§ **Work request**
Extract the lines of every item below verbatim, leaving the pictures out of your output.

(Chart analysis data)
***

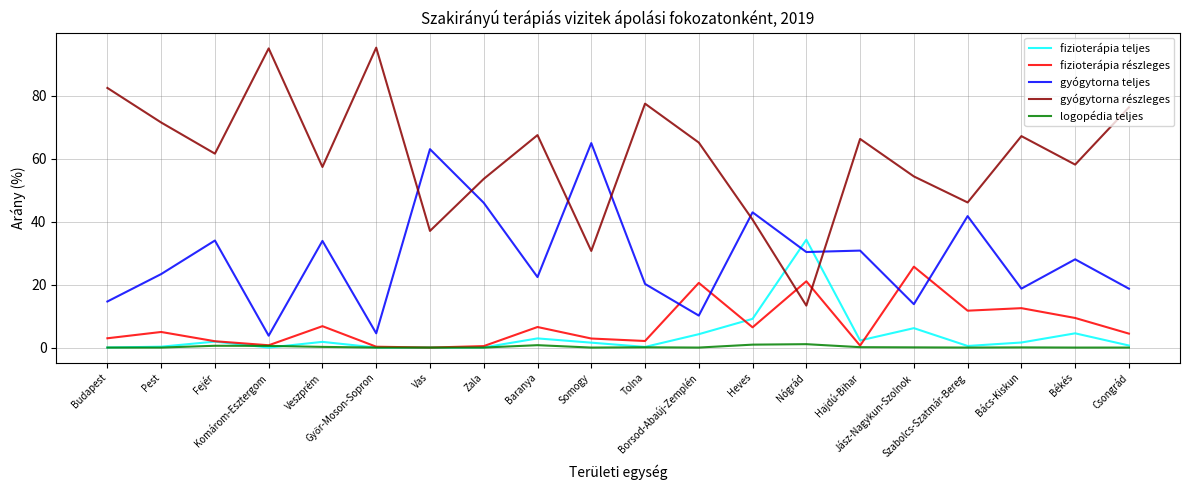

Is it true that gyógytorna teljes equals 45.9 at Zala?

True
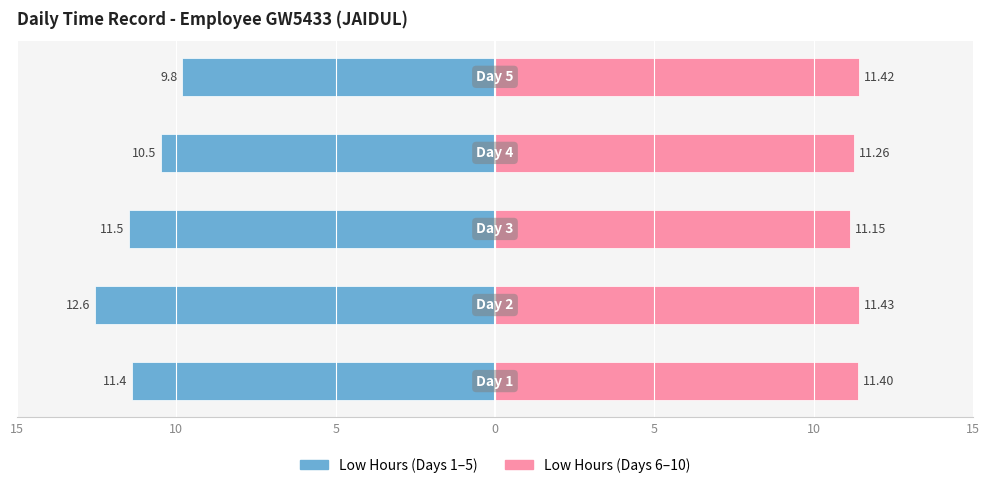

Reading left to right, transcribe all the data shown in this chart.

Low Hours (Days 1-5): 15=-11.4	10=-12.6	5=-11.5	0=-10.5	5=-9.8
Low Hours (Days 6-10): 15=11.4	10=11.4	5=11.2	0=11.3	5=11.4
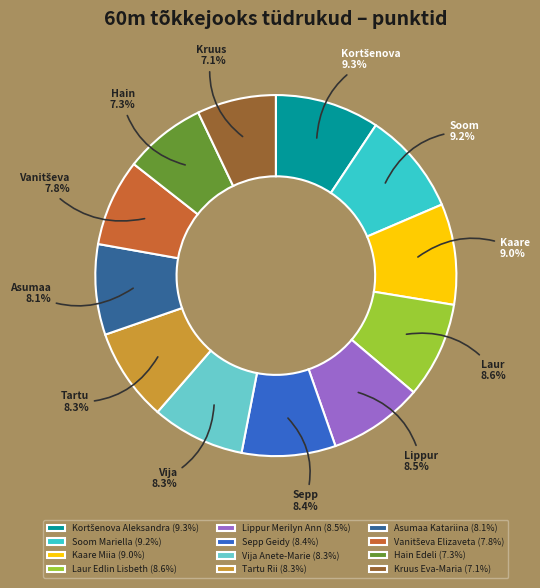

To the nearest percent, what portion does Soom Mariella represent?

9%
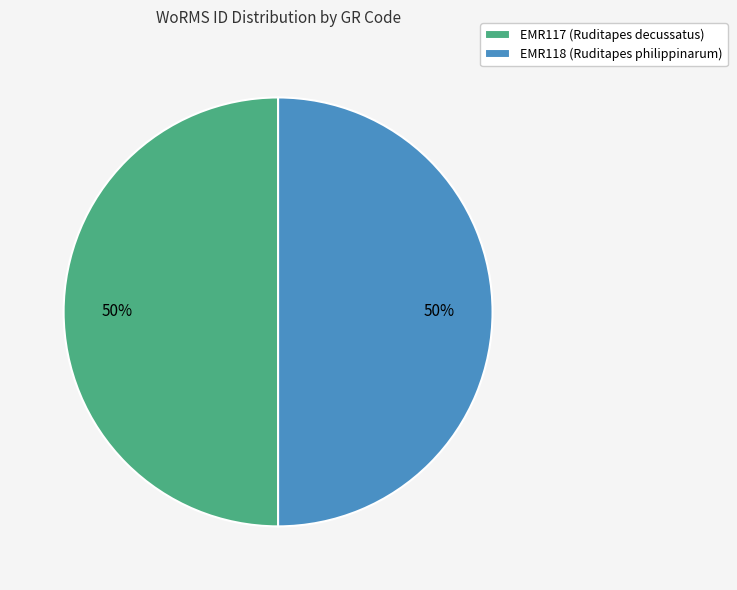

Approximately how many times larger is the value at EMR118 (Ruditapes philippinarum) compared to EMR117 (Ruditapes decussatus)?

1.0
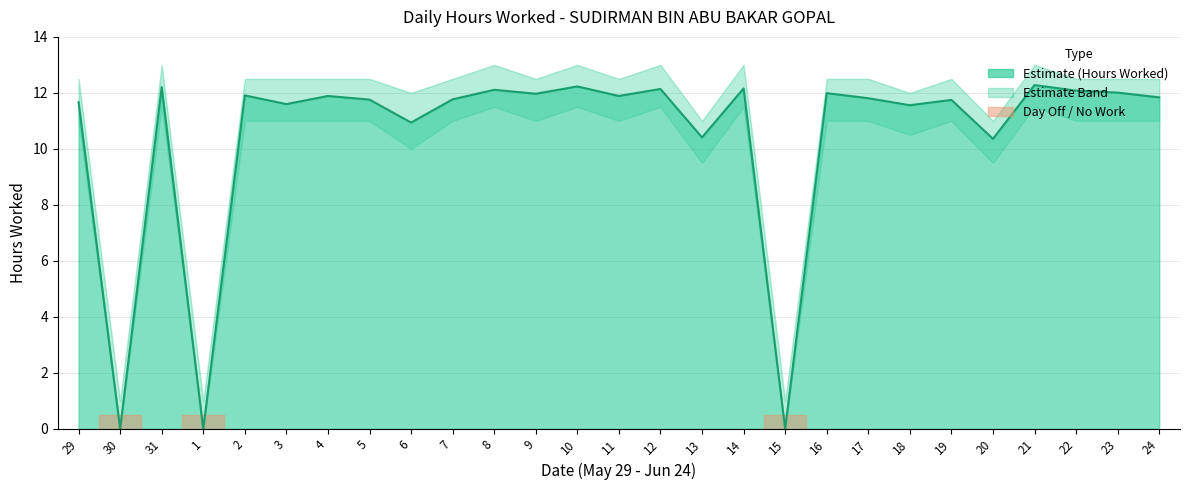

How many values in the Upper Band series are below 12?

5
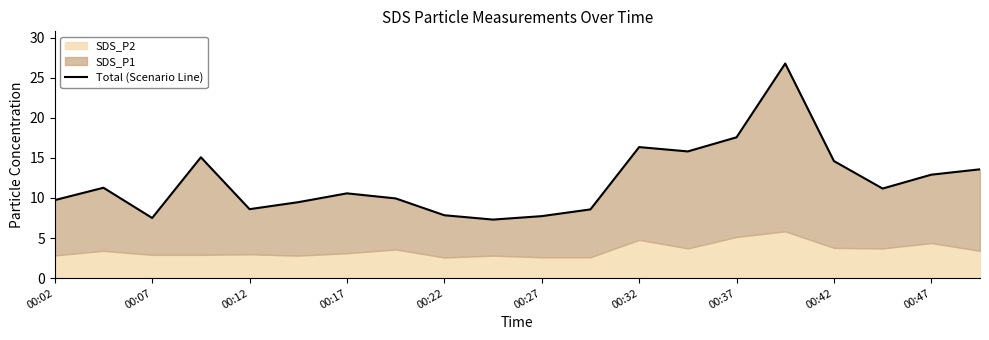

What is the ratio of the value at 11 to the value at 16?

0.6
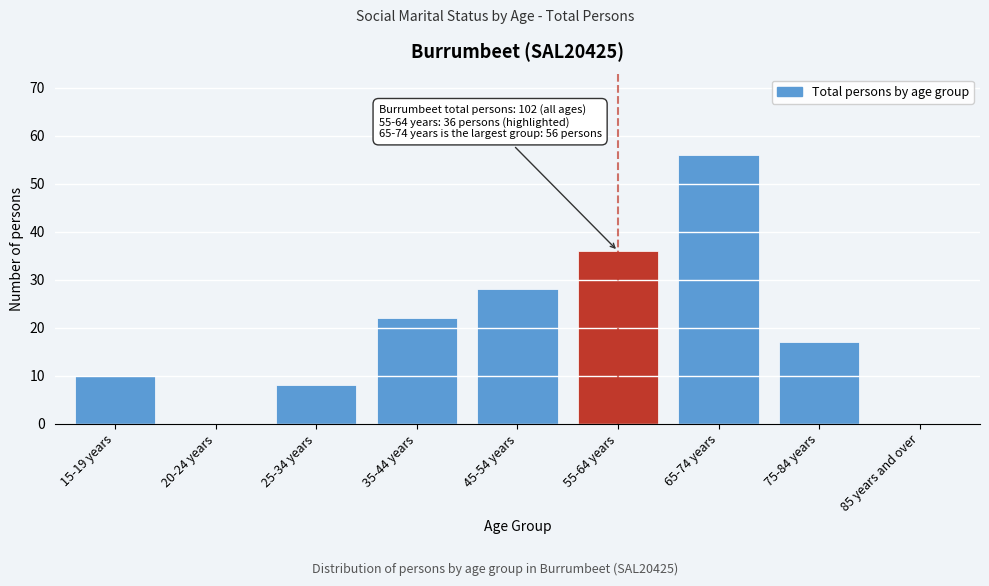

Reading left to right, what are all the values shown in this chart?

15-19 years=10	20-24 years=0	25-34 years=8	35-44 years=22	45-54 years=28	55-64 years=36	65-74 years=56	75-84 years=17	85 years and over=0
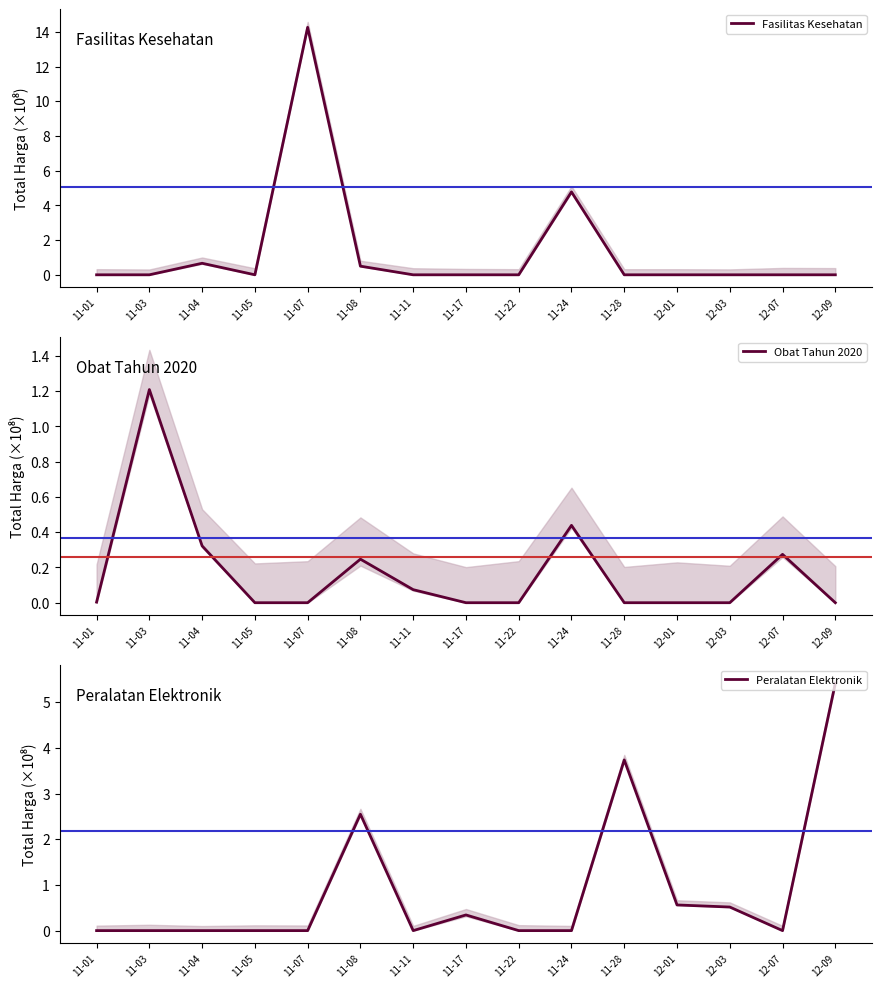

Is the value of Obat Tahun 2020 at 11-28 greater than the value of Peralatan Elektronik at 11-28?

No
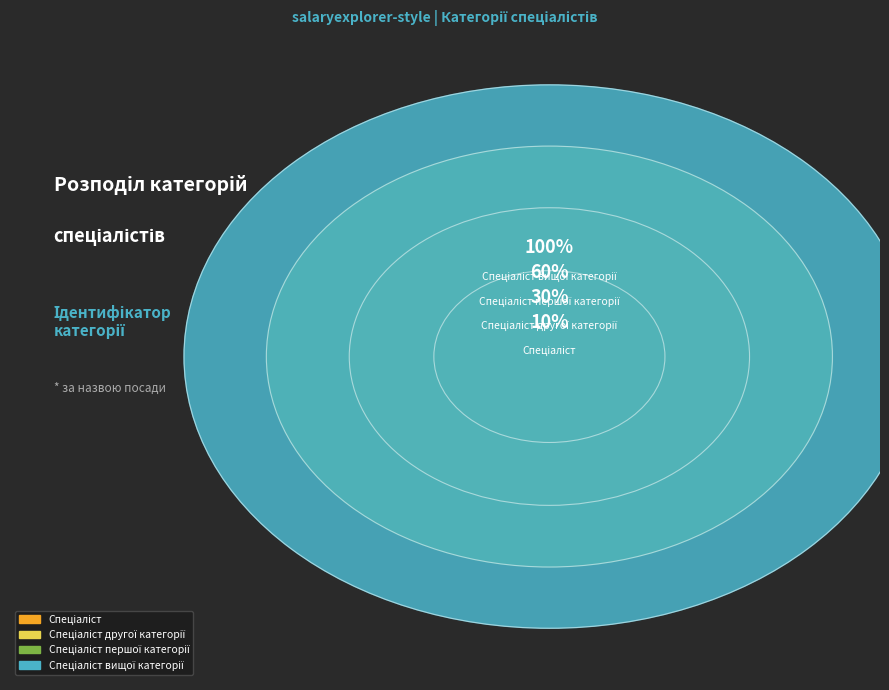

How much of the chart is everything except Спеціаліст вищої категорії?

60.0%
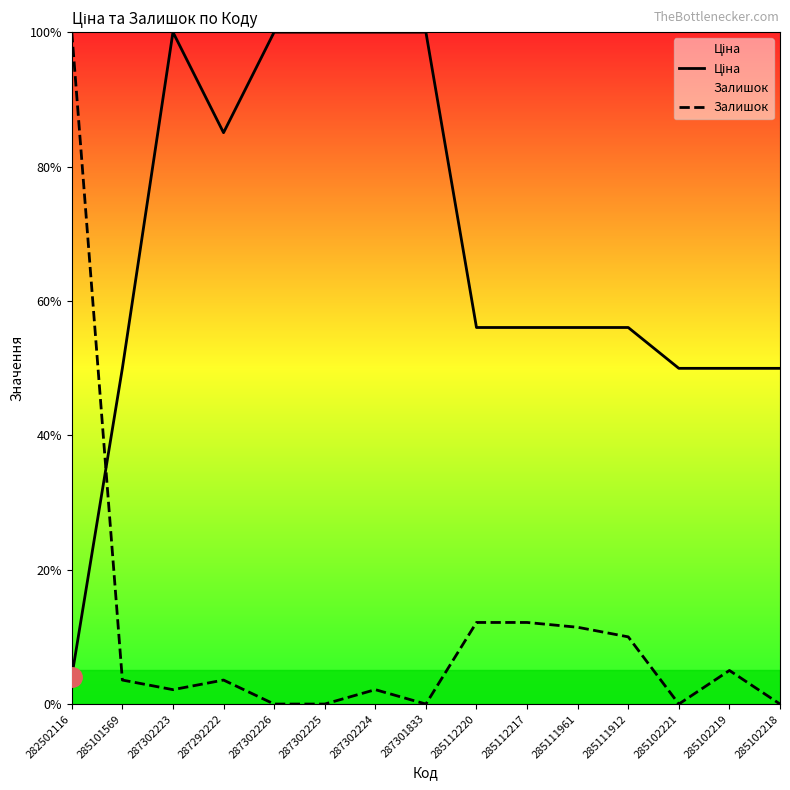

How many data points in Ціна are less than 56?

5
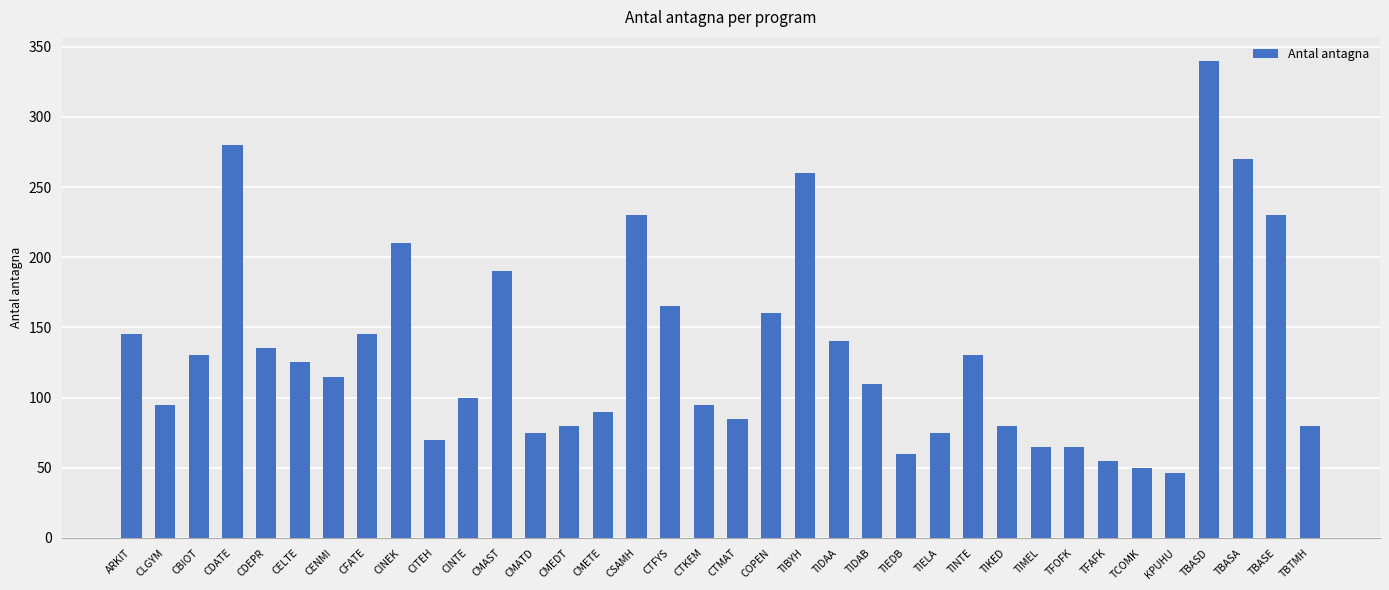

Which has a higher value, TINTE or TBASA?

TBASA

***

§ **Exercise solution**
Is it true that gyógytorna teljes equals 45.9 at Zala?

True

Reading left to right, transcribe all the data shown in this chart.

Low Hours (Days 1-5): 15=-11.4	10=-12.6	5=-11.5	0=-10.5	5=-9.8
Low Hours (Days 6-10): 15=11.4	10=11.4	5=11.2	0=11.3	5=11.4

To the nearest percent, what portion does Soom Mariella represent?

9%

Approximately how many times larger is the value at EMR118 (Ruditapes philippinarum) compared to EMR117 (Ruditapes decussatus)?

1.0

How many values in the Upper Band series are below 12?

5

What is the ratio of the value at 11 to the value at 16?

0.6

Reading left to right, what are all the values shown in this chart?

15-19 years=10	20-24 years=0	25-34 years=8	35-44 years=22	45-54 years=28	55-64 years=36	65-74 years=56	75-84 years=17	85 years and over=0

Is the value of Obat Tahun 2020 at 11-28 greater than the value of Peralatan Elektronik at 11-28?

No

How much of the chart is everything except Спеціаліст вищої категорії?

60.0%

How many data points in Ціна are less than 56?

5

Which has a higher value, TINTE or TBASA?

TBASA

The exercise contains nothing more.